Sudhir Verma, a 38-year-old marketing consultant, is juggling multiple work assignments to meet his home loan payments. He says, "Both my wife and I work our regular jobs and then put in extra hours freelancing. We get Rs 1.10-1.25 lakh a month, of which more than half goes towards meeting EMI payments."
Verma had raised a loan of Rs 54 lakh in 2006 to buy a property worth Rs 75 lakh. His EMI has surged from Rs 48,000 to Rs 64,000 in barely 60 months, with the floating interest rate zooming to 14.5% per annum from 8.5%.
And as his home loan repayments have risen, so have other expenses.
"Fuel takes up another Rs 18,000 worth of expenses per month, up from barely Rs 6,000 in 2006. And we need to provide for our 10-year-old son, too," he said. Equated monthly installments (EMIs), the middle-class passport to dreams, can become a nightmare if not watched.
Wholesale price-based inflation rose to 7.55% in August, up from 6.87% in July. The steep price rise, coupled with a general slowdown in the Indian economy, means that the average family's purchasing power remains stagnant, while expenses are riding the elevator.
Frequent interest rate hikes also mean that buying that dream home - the single most important investment that you make in your lifetime - just became that much more of a dream, as realty takes a good, hard bite out of household savings. Not only have property rates risen out beyond affordability for many, EMIs on home loans have scaled record highs.
Home loans on floating interest rates, taken when rates were low, have been jacking up monthly payments. From a low 7.5% as recently as August 2010, base rates rose steadily to 10.5% in August 2012. In line with this, floating rates have risen for consumers.
But home loan customers are not giving up on repayments. Real estate developers say the joy of owning a home offsets the scrimping and saving that customers need to put up with in repayment of loans.
"Increase in EMIs is pinching the pockets of middle-class home buyer but the aspiration to build their own home is much stronger," said Pradeep Jain, chairman, Parsvnath Developers. "The moment they decide to buy a house, they prepare themselves for the uncertainty of floating charges and unpredictable policy announcements. The middle class customer is only possessive about two things: self-owned house and children's health and educational spends. They hardly feel guilty about cutting back their holiday trips, cinema, restaurant bills or even fruits."
Prakash Gurbaxani, founder of QVC Realty, a venture-funded real estate company, said home buyers are now prepared for interest rate elasticity.

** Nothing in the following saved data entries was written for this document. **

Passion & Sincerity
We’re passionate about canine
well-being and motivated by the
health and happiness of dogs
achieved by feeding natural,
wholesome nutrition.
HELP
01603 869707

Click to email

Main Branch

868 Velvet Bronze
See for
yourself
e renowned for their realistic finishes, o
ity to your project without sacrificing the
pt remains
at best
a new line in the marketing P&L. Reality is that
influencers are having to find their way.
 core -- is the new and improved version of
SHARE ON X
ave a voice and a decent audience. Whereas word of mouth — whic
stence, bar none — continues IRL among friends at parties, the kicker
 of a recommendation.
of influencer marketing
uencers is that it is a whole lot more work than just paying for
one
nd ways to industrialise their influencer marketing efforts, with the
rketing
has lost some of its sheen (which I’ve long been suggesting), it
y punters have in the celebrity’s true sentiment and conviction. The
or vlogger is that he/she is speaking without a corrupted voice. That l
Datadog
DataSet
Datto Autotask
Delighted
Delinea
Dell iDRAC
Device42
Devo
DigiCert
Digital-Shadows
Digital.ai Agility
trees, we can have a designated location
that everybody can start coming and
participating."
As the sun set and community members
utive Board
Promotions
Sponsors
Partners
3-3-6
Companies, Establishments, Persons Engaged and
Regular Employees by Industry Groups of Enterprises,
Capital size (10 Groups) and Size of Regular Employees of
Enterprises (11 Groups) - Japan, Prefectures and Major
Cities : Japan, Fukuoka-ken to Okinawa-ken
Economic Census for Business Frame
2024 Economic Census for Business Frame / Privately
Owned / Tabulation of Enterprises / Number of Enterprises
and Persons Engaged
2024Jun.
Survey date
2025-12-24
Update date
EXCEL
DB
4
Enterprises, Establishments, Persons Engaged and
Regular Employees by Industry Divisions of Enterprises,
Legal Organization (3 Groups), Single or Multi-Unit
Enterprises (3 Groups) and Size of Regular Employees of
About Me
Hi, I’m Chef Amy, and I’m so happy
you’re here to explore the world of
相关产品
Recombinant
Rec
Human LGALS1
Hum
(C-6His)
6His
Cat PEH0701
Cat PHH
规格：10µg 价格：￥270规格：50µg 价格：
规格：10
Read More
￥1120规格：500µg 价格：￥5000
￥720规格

"Middle class home buyers who are looking for reasonable houses in the range of Rs 10-80 lakh know the trade off between requirement and desires," he said. "EMIs stop hurting the demand for real estate until and unless there is a really steep increase in interest rates - of over 5%."

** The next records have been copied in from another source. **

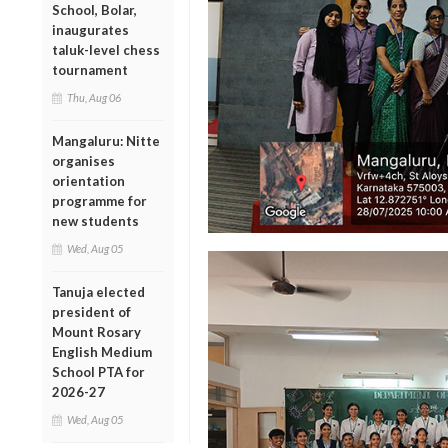
School, Bolar,
inaugurates
taluk-level chess
tournament
Thu, Aug 06
Mangaluru: Nitte
organises
orientation
programme for
new students
Wed, Aug 05
Tanuja elected
president of
Mount Rosary
English Medium
School PTA for
2026-27
Wed, Aug 05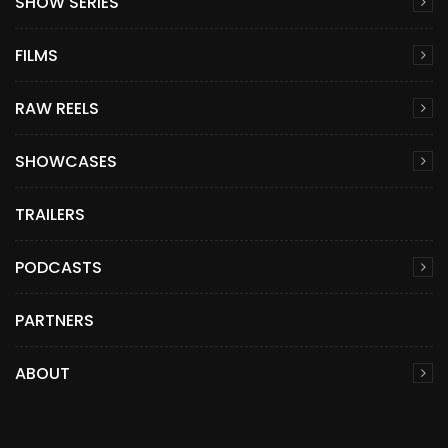
SHOW SERIES
FILMS
RAW REELS
SHOWCASES
TRAILERS
PODCASTS
PARTNERS
ABOUT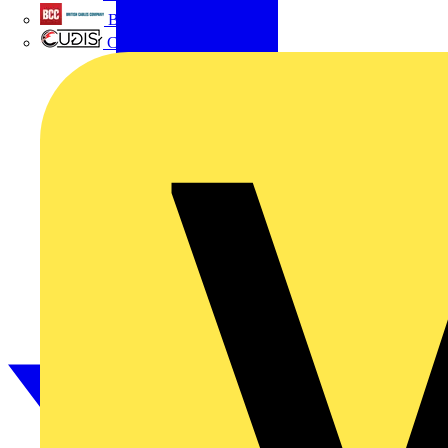
British Cables Company
CPN Cudis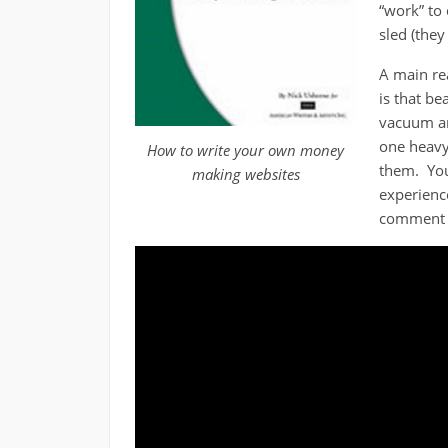
“work” to 
sled (they
A main re
is that b
vacuum an
one heavy
How to write your own money
them. Yo
making websites
experienc
comment a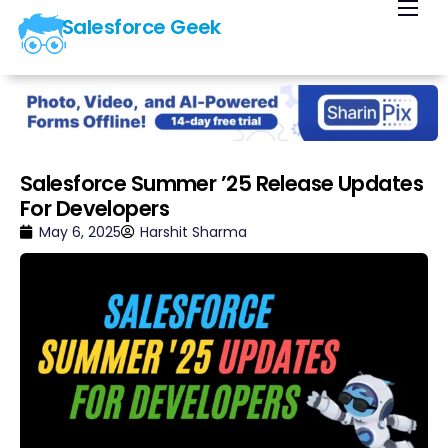
Salesforce Geek
Home
Blog
Our Courses
Library
Salesforce Summer ’25 Release Updates
For Developers
About Us
May 6, 2025
Harshit Sharma
Contact Us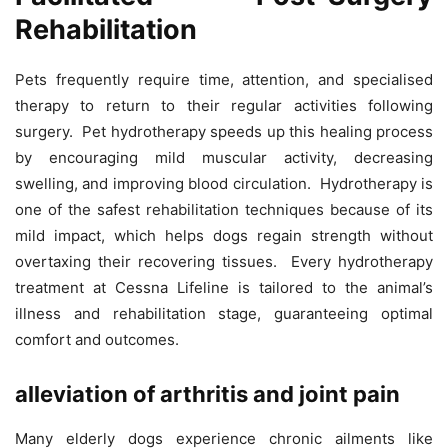
Rehabilitation
Pets frequently require time, attention, and specialised
therapy to return to their regular activities following
surgery. Pet hydrotherapy speeds up this healing process
by encouraging mild muscular activity, decreasing
swelling, and improving blood circulation. Hydrotherapy is
one of the safest rehabilitation techniques because of its
mild impact, which helps dogs regain strength without
overtaxing their recovering tissues. Every hydrotherapy
treatment at Cessna Lifeline is tailored to the animal’s
illness and rehabilitation stage, guaranteeing optimal
comfort and outcomes.
alleviation of arthritis and joint pain
Many elderly dogs experience chronic ailments like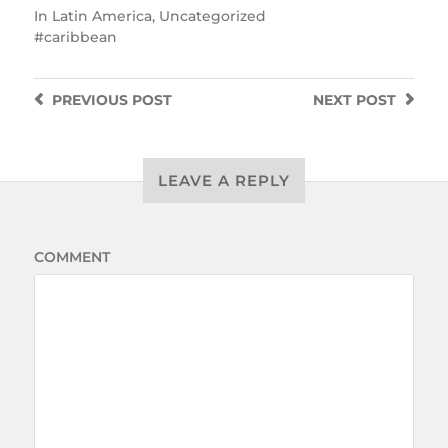
In
Latin America
,
Uncategorized
caribbean
PREVIOUS
POST
NEXT
POST
LEAVE A REPLY
COMMENT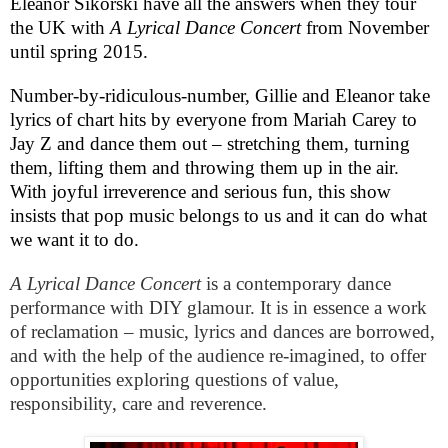
Eleanor Sikorski have all the answers when they tour
the
UK
with
A Lyrical Dance Concert
from November
until spring 2015.
Number-by-ridiculous-number, Gillie and Eleanor take
lyrics of chart hits by everyone from Mariah Carey to
Jay Z and dance them out – stretching them, turning
them, lifting them and throwing them up in the air.
With joyful irreverence and serious fun, this show
insists that pop music belongs to us and it can do what
we want it to do.
A Lyrical Dance Concert
is a contemporary dance
performance with DIY glamour. It is in essence a work
of reclamation – music, lyrics and dances are borrowed,
and with the help of the audience re-imagined, to offer
opportunities exploring questions of value,
responsibility, care and reverence.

Starting September, a cut in base rate by the State Bank of India from 10.00% to 9.75% has brought relief to some borrowers. Also, select public sector banks have declared a marginal rate reduction on home loans, limited to a maximum of 25 basis points (or 0.25 percentage points). Private banks, however, have not indicated that they would follow suit - though market experts feel HDFC may well bite the bullet.
Defaults are rare, say banks, as customers stand to lose their homes. Buyers are instead seeking tenure extensions or going in for loan switch - that is, taking a fresh home loan at discounted rates to pay off the original loan.
Indira Padmini, general manager, retail banking and marketing, Indian Overseas Bank said, "There has been drop in salary for a large section of society and simultaneously interest rates have gone up, but there has been no increase in defaults in home loans primarily because of the stigma attached to defaults. Also, 75 to 80% of the home buyers have taken the benefit of extending the period of repayment."
Verma, for instance, had got to a stage where he could no longer afford the EMIs, and thought of selling off his home. Then, fate intervened.
"My parents offered to help out with 10-15% pre-payment," he said. "I can shave off another few points from the outstanding principal by putting in all available savings. I requested the bank to roll over the old loan at new rates, and they were largely cooperative. I had to pay a 1% processing fee, but the new interest rate is 11.0% - which is a major relief since my current rate was 14.5%."
With the country going in for fiscal adjustments with tough economic measures, it seems words of wisdom for home-buyers would be: Pre-pay your loan as much as you can, and negotiate a rollover of your loan.